Karl’s purpose in writing was to ensure a good launch for the book:
If a publisher can make a big splash right from the start, then a book has a chance to carry itself, so to speak, and to go from success to success. But if a publisher isn’t in a position to print many copies or to give the book the marketing oomph it needs, even the best book will languish. And “The Fathers Know Best” mustn’t languish, because it’s a book that can do an immense amount of good—both spiritual and intellectual—for countless thousands of people, both Catholic and non-Catholic.

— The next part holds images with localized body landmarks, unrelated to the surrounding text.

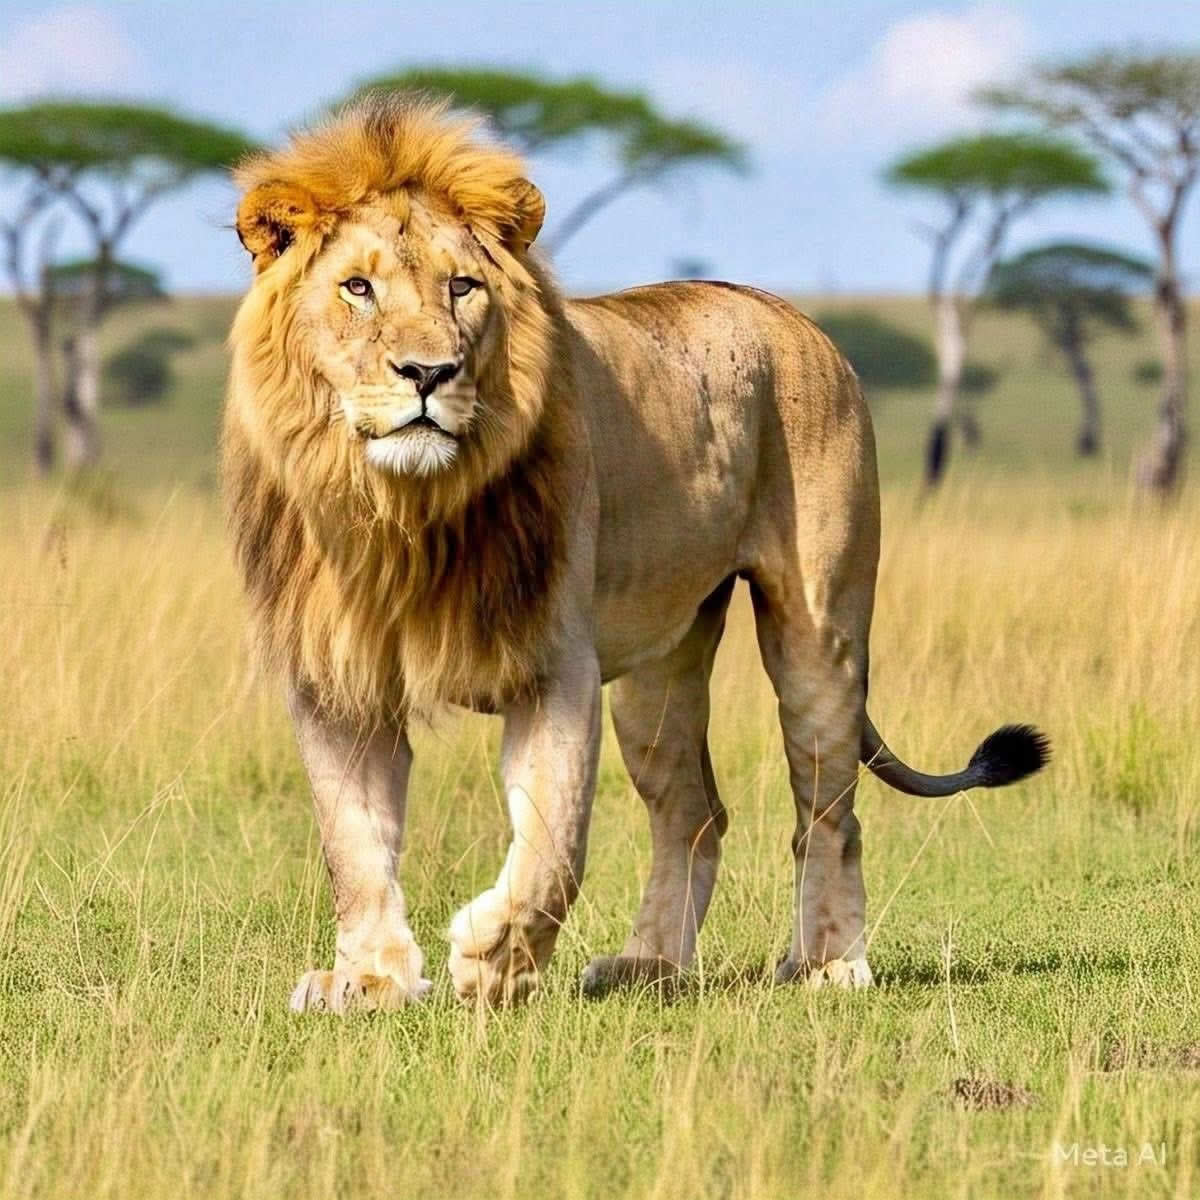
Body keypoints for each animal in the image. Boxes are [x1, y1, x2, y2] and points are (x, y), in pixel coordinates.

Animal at [223, 96, 1049, 1012]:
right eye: (357, 288)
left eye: (461, 286)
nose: (428, 373)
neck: (403, 511)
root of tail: (792, 313)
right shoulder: (336, 677)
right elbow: (354, 844)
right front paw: (369, 979)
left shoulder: (555, 663)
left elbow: (554, 840)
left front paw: (493, 960)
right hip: (662, 668)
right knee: (694, 812)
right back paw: (650, 964)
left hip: (818, 632)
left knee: (829, 811)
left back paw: (829, 962)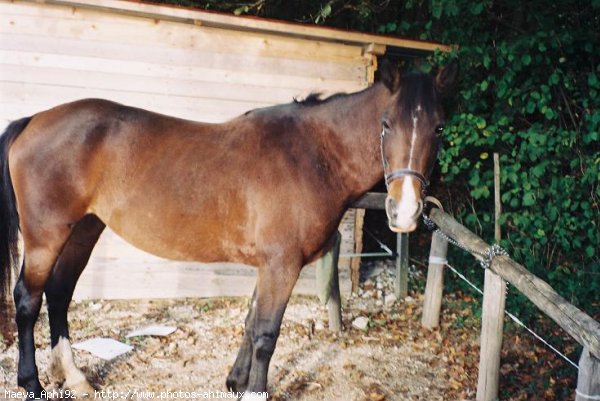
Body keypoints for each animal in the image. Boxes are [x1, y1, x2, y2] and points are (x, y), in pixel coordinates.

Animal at [0, 60, 458, 400]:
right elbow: (267, 334)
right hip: (46, 237)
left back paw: (74, 378)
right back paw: (33, 383)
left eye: (438, 127)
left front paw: (236, 383)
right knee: (28, 299)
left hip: (83, 230)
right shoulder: (282, 265)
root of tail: (34, 120)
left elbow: (251, 323)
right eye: (386, 124)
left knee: (59, 294)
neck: (311, 155)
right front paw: (255, 391)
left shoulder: (269, 265)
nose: (405, 211)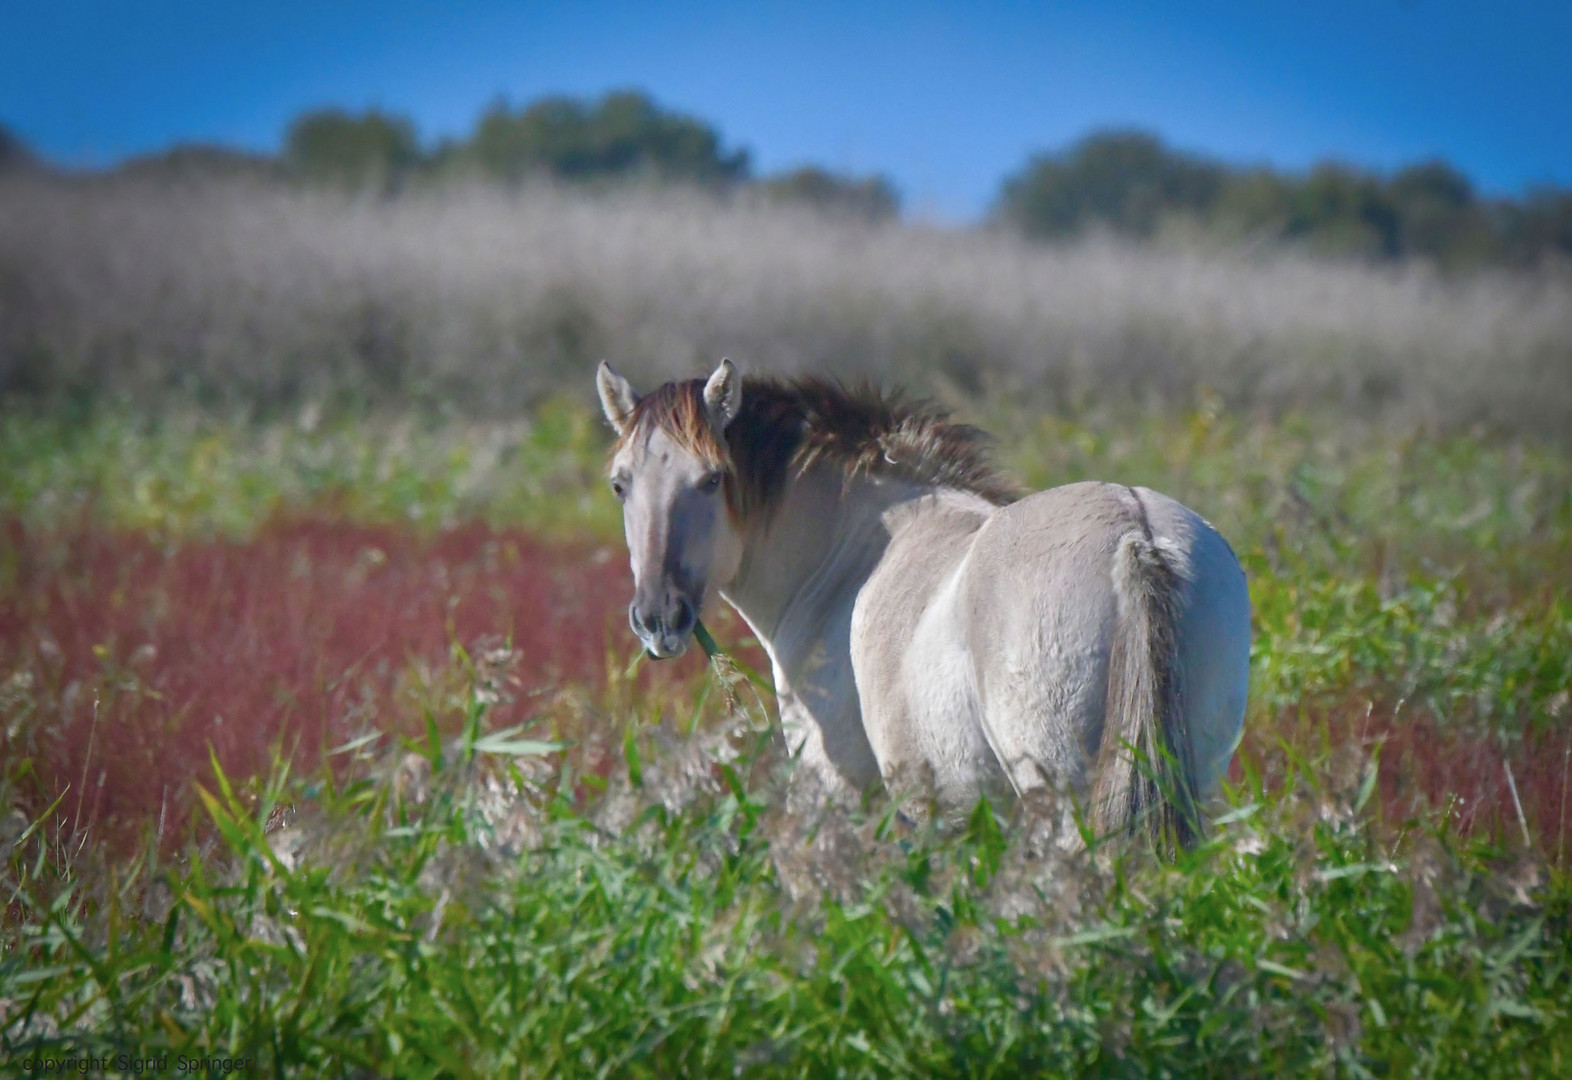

That’s why I want to have a large first-run printing and an extensive right-out-of-the-gate marketing campaign. I want this book to “go viral” —because Christians of all stripes need it. To use a term common on the Internet, I want this book to “go viral,” which means to have publicity about it be self-sustaining so that more and more people can learn about—and learn from—this important book…. As I said, we need money to print a large number of copies of The Fathers Know Best—the more copies we order, the cheaper the unit cost and thus the lower we can set the retail price—and to undertake an extensive promotional campaign.
If you send Catholic Answers $50 they’ll send you:
- A copy of the book itself, of course, autographed by Jimmy Akin.
- An exclusive audio interview with Jimmy about the book and its background
I’m definitely going to do this and you can expect to see a review here shortly after I receive it. As Karl says:
Over the years, I’ve learned of many people who, having stumbled across the Fathers, found themselves compelled to go where they didn’t want to go—into the Catholic Church.